Gallup reported Thursday that 52% of millennials identify as independents, up from 47% in 2012 and 42% in 2002.
This year, 27% of Americans aged 26 to 41 identify as Democrats and 21% identify as Republicans, both down slightly from a decade ago.
The poll found that 44% of Generation X respondents identify as independents, the same share who said so in 1992 after a slight dip to 39% in 2002 and a slight peak of 45% in 2012.
Among Americans aged 42 to 57, 30% now identify as Republicans and 27% as Democrats.
Gallup reported that these generations “will still likely have higher proportions of independents than members of their preceding generations had at similar points in their lives,” breaking a trend of Americans identifying more firmly with a party as they age.
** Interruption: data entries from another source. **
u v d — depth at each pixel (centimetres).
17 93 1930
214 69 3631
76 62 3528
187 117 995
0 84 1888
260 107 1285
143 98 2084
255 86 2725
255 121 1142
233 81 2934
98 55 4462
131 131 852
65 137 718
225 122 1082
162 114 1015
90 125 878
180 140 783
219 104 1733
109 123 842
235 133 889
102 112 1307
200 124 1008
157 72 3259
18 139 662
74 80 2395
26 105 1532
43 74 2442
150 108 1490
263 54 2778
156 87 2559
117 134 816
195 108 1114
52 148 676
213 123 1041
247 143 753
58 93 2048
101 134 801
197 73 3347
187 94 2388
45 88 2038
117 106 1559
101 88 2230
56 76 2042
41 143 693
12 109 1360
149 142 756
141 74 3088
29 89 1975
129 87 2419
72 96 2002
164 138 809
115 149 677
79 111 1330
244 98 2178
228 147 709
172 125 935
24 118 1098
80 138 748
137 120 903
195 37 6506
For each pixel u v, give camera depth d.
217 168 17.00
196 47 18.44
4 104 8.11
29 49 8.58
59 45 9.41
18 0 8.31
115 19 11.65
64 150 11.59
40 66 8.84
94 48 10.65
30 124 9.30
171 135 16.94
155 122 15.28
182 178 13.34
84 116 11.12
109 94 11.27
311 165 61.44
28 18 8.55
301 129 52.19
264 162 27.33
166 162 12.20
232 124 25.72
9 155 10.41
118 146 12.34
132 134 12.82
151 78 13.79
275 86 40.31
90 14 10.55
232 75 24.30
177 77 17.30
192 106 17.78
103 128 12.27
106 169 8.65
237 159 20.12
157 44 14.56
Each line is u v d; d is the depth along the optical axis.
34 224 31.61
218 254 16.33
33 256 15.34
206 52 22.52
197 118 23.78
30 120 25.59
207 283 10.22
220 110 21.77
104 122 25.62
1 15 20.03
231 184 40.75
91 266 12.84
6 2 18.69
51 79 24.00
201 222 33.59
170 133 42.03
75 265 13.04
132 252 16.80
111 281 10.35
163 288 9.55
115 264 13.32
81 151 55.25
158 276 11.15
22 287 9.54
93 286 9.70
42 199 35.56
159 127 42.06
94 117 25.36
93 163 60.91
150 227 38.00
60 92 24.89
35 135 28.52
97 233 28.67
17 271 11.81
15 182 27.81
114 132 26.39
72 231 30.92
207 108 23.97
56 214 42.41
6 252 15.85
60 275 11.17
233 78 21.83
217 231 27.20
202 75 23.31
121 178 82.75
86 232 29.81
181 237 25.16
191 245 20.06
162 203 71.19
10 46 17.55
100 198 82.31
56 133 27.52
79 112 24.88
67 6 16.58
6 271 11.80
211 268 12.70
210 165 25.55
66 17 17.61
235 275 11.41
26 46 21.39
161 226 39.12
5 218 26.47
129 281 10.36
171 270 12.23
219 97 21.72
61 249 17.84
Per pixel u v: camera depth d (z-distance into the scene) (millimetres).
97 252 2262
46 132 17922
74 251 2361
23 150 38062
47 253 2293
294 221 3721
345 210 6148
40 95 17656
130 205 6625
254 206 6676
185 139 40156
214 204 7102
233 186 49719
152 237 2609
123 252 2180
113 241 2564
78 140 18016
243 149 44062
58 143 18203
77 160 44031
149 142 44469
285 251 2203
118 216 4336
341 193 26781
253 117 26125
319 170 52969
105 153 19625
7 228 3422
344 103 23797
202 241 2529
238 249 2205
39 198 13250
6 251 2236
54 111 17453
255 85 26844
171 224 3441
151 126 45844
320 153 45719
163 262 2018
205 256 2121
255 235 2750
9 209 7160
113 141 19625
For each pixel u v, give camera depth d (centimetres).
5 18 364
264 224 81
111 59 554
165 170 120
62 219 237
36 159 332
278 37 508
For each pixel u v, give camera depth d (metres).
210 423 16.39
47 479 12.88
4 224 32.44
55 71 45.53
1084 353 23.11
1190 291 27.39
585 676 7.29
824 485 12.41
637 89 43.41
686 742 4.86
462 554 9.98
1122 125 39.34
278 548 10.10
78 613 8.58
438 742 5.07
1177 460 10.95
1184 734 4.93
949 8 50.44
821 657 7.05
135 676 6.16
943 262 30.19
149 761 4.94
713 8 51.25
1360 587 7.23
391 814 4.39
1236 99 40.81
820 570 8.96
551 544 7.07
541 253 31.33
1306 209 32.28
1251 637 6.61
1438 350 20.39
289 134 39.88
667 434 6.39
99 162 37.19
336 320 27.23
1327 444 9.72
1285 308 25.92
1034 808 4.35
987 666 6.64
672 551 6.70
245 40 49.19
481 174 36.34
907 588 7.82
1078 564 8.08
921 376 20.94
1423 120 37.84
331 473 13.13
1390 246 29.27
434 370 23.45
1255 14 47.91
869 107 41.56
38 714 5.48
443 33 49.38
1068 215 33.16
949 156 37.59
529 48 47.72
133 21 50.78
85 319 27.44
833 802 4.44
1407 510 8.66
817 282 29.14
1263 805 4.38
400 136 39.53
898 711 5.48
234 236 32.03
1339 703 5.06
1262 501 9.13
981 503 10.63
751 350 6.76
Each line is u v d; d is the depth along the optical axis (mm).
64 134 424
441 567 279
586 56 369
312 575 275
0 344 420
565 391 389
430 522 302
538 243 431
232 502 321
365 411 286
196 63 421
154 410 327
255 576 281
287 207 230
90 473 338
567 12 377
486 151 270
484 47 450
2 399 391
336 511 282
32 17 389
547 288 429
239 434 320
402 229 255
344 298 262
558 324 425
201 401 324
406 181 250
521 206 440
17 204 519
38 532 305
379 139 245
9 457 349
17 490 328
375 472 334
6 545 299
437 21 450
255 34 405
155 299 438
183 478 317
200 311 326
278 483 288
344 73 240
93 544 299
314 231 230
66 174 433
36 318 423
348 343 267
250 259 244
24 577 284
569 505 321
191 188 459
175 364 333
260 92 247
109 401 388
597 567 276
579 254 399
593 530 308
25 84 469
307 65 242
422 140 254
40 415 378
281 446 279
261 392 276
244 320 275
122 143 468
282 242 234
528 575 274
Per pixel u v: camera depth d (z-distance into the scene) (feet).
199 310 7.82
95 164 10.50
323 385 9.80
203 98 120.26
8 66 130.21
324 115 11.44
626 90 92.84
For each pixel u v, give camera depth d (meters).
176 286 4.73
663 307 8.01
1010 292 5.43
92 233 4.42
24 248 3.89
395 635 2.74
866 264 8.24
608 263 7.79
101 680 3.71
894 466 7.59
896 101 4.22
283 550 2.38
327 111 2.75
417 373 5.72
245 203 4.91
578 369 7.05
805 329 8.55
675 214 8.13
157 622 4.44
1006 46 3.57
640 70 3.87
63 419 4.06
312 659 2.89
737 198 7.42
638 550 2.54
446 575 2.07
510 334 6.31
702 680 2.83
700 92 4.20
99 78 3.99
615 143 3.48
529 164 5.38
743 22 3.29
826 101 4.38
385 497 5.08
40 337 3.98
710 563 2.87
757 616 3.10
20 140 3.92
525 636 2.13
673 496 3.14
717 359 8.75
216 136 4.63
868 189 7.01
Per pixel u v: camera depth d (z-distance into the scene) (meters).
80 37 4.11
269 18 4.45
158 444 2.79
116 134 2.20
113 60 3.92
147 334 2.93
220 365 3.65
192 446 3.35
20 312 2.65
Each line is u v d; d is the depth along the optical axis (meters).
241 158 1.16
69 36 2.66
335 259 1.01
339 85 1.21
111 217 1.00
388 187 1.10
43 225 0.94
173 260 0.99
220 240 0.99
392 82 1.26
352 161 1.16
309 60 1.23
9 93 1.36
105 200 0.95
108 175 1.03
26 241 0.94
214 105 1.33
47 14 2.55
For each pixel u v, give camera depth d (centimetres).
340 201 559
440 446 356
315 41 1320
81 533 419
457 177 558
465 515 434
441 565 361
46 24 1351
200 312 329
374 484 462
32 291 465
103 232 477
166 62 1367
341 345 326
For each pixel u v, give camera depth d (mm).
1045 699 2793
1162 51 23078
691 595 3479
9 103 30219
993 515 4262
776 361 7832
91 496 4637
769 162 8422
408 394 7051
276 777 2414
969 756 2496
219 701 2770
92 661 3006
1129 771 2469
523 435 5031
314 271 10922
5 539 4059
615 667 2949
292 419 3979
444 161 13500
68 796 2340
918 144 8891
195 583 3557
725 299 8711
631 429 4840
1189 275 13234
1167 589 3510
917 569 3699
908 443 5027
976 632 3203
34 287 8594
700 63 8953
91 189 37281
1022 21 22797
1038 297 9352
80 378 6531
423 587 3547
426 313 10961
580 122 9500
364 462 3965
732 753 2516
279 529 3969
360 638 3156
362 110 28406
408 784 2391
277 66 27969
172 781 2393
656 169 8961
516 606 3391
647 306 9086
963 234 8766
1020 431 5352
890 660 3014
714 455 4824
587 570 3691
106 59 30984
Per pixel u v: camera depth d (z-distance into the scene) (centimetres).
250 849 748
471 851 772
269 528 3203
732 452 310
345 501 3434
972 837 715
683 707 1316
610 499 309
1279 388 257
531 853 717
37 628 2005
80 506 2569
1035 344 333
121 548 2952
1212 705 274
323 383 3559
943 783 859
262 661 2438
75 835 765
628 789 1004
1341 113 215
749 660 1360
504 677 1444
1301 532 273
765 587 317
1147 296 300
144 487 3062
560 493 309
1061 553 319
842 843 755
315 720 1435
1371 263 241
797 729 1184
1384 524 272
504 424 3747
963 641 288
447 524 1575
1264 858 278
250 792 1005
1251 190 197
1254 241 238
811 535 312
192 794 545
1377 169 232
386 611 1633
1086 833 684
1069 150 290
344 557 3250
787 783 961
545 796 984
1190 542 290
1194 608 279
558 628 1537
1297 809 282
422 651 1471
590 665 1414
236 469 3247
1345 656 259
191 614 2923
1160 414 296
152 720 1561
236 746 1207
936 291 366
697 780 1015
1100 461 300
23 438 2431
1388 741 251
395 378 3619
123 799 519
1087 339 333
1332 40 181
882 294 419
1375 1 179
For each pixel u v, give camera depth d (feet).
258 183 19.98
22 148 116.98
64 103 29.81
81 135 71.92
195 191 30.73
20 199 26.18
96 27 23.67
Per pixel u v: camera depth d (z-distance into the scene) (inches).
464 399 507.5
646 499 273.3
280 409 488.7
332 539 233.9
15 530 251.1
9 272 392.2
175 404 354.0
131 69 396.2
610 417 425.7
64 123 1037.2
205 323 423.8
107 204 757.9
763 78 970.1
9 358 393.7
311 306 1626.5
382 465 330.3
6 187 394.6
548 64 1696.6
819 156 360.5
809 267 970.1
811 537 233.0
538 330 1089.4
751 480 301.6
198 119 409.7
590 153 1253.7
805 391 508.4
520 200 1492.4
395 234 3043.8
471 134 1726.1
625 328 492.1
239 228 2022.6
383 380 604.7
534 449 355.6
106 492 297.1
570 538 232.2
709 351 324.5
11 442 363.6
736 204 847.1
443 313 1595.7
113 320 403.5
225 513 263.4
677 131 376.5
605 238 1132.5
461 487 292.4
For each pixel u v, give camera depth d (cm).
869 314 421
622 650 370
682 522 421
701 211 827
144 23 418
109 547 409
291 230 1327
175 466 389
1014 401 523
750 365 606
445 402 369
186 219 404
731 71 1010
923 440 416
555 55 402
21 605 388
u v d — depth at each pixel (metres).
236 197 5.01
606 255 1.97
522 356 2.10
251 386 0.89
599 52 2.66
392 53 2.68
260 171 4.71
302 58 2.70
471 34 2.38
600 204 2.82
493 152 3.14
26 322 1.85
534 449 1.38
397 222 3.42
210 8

Over the past 30 years, Gallup reported that baby boomers and members of the Silent Generation have become more likely to switch from independent to Republican.
From 1992 to 2022, Gallup found the share of Americans born from 1946 to 1964 who identify as independents fell from 40% to 33%, “with most of that change offset by an increase in Republican identification, from 29% to 35%.”
During the same period, the share of Silent Generation adults identifying as political independents decreased from 35% to 26%, “accompanied by an equal increase in Republican identification” among those born between 1928 and 1945.
The share of both older generations identifying as Democrats has remained “relatively stable” for three decades, Gallup reported.
Gallup conducted its randomized national telephone survey of 6,565 adults from January through July. The margin of error for all respondents was plus or minus 1 percentage point at the 95% confidence level.